Biodiversity databases are not "talking" to each other: species occurrences records and maps from different data sources do not match, and only some of them agree with data that inform how species interact with each other. A comparison between the data obtained from the International Union for the Conservation of Nature (IUCN), the Global Biodiversity Information Facility (GBIF) and a dataset of foodweb interactions (the ones comprising predation and herbivory) from the Serengeti ecosystem (East Africa) revealed many areas of "mismatch" that could indicate a lack of data for nine predators and their prey.
For some predator mammals, nearly 100% of their range maps do not overlap with those of their prey, which leads us to question if the predators can really be found in these areas where there is no prey. This is especially true for those considered specialized predators in the Serengeti foodweb (such as the serval - a wild cat - and the black-backed jackal - a dog-like carnivoran).
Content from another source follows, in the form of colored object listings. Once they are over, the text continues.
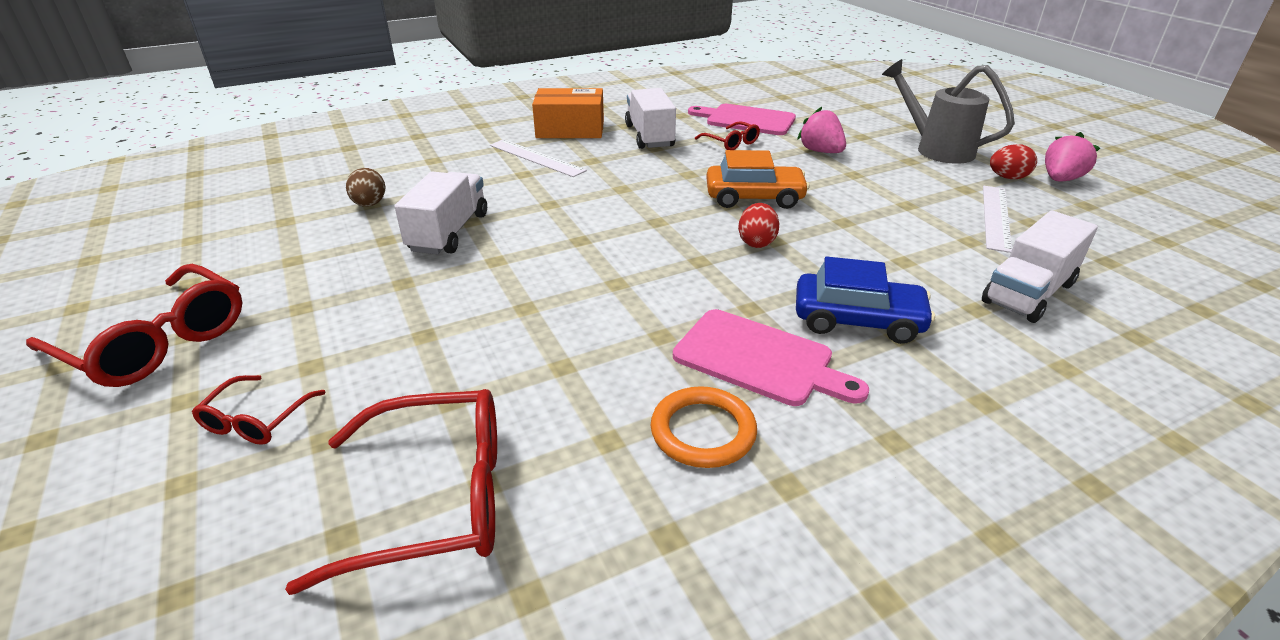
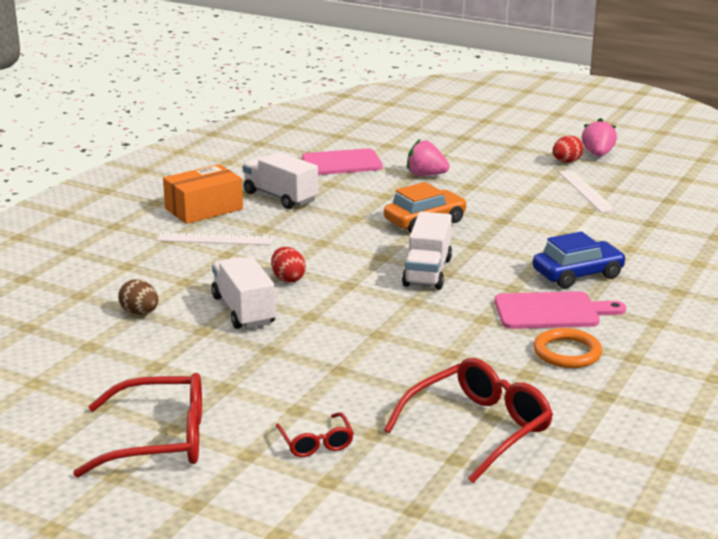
camera: 35 degrees left, 10 degrees down
red glasses [695,121,760,150] -> none
red egg [738,203,779,248] -> red egg moved to [271,247,306,283]
grey watering can [882,59,1015,164] -> none
white truck [982,211,1098,323] -> white truck moved to [402,212,452,290]

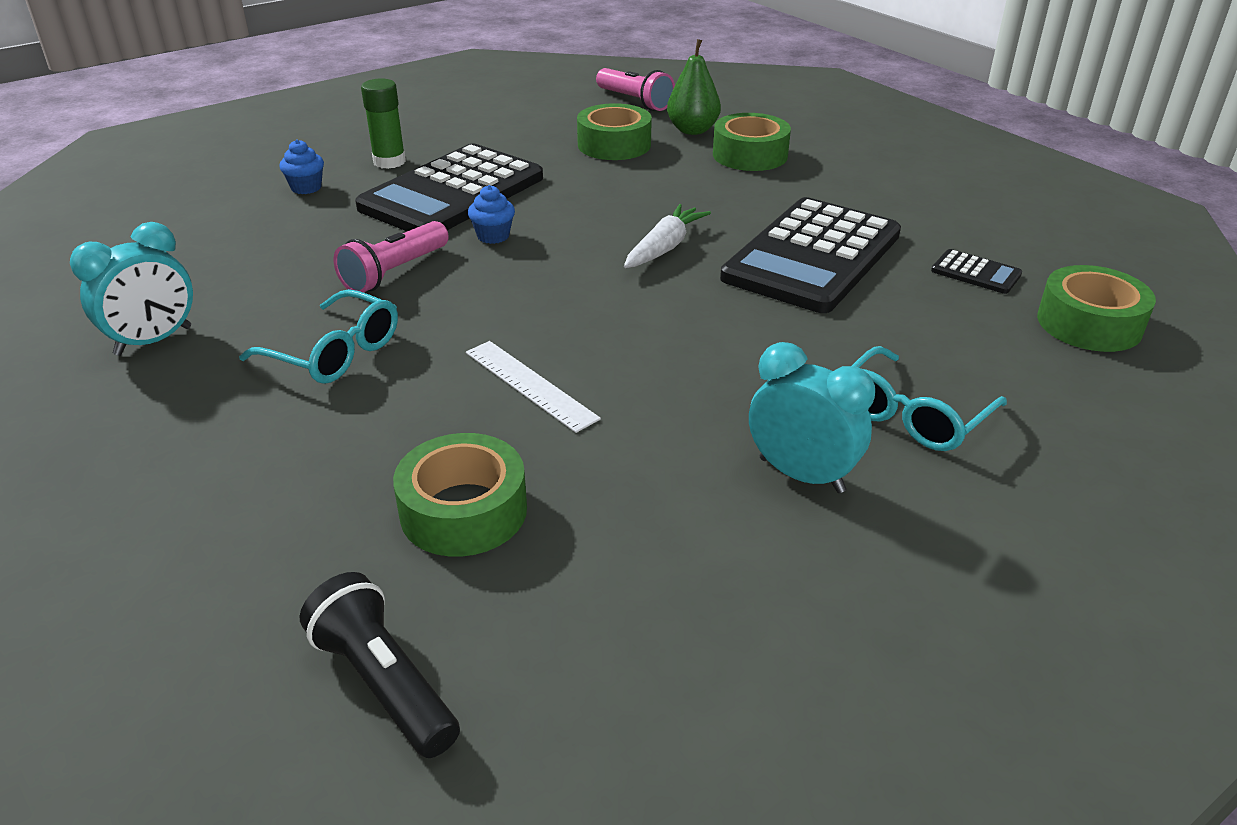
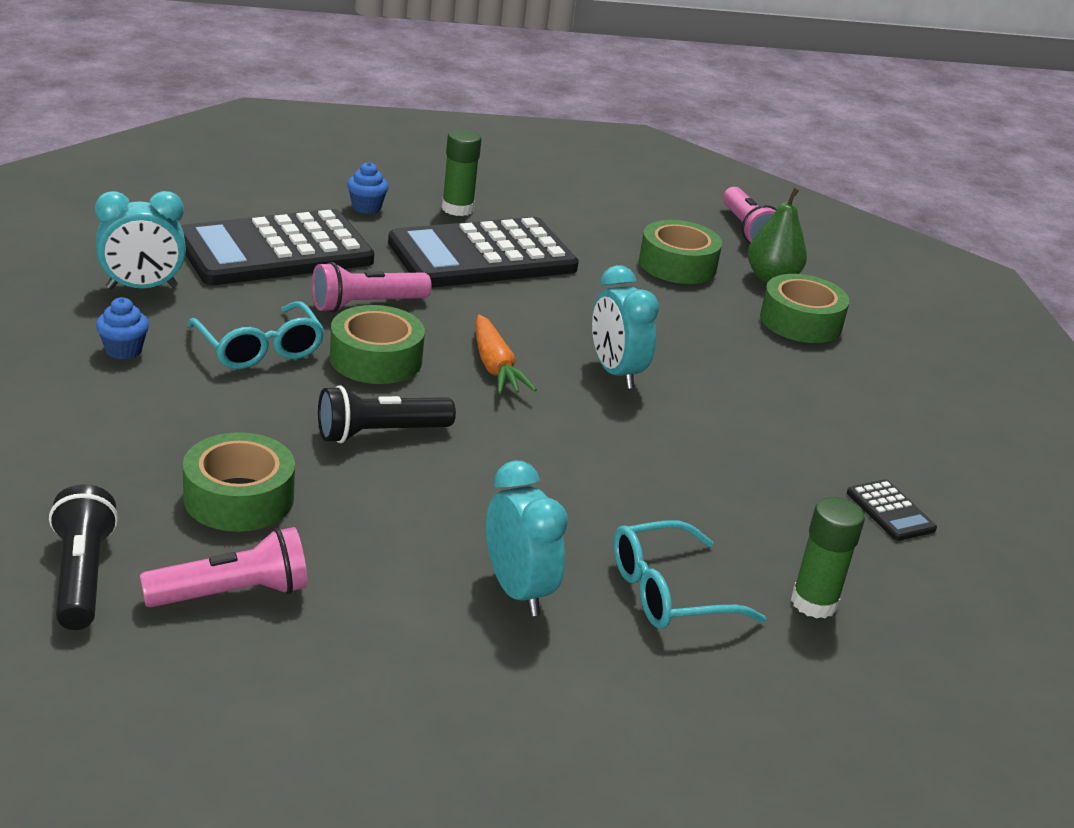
camera: 25 degrees right, 5 degrees down
white ruler [466,341,601,433] -> black flashlight [318,385,456,443]
blue cupcake [468,185,515,244] -> blue cupcake moved to [96,297,149,360]
white carrot [624,204,711,268] -> turquoise clock [592,265,659,389]
black calculator [720,197,901,313] -> black calculator moved to [181,209,374,285]
green tape [1037,265,1156,352] -> green tape moved to [330,305,425,384]
none -> pink flashlight [140,527,308,607]
none -> orange carrot [476,315,537,394]
none -> green glue stick [791,497,865,619]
For the golden jackal, this mismatch is probably caused by inconsistent taxonomic information between datasets: its scientific identity has been heavily debated in the literature, and it is possible that the databases are not catching up with the updates.
Species occurrence data are massively used by ecologists to understand and predict the distribution of biodiversity. These analyses inform conservation policies, actions to fight climate change, public health guidelines and much more. This is only possible because these data are very often shared under a license that allows anyone to use them and are archived properly in databases such as IUCN and GBIF. But these data have their flaws: GBIF data are known for being biased (as a result of historically biased scientific activity), IUCN is known for misestimating the distribution of rare species, and there are very few large-scale interaction data available.
This study was based on a very simple rationale: if a predator can't feed, it is very unlikely it will remain where it was found. We should expect that a range map of a predator would superpose almost perfectly with that of its prey items. If it does not, the reasons could be that we misestimate either the predator or the prey distribution, or because we lack information about species' diet.
It was with this initial idea that Gracielle, Gabriel, Francis, Fredric, Norma and Timothée got together and started analysing available data from IUCN and using the Serengeti foodweb to assess relationships between species.
"We are all interested in macroecology of interactions and species distribution modelling, and we think these things should be studied together. But we know that in order to integrate these two things, our available datasets need to talk." – Gracielle Higino
To assess if range maps and ecological interaction data were "talking" to each other, the authors divided the map of the African continent in grids of approximately 50km2 and created local foodwebs based on the published regional Serengeti foodweb and IUCN range maps. With that, they could trace a connection between a top predator and an herbivore within each grid. Whenever such connection was not possible, that grid cell was considered mismatched and the presence of a top predator or the lack of information on its prey was questioned.
This method can also be used to map priority sampling locations for interaction and occurrence data. This would contribute to the monitoring of biodiversity in face of climate change and habitat loss and to another promising venue for ecological data: the prediction of species' diets.
Geographical (such as range maps) and ecological (such as foodwebs) data mismatch because of biases and incentives to open data are a way to dissolve that. The researchers believe that more access to data is important to mitigate error propagation in ecological models that can be caused by biased occurrence maps and incomplete interaction networks.
"Open science is a very core practice for all of us. We think open access to data and information is extremely important, and we want it to be done the right way. It is imperative that open ecological data are consistent and redundant across databases, which we didn't quite see in our study." – Gracielle Higino
As we lose ecological interactions at least as fast as we lose species due to environmental changes, open access to data becomes crucial to help inform public policies in conservation and public health.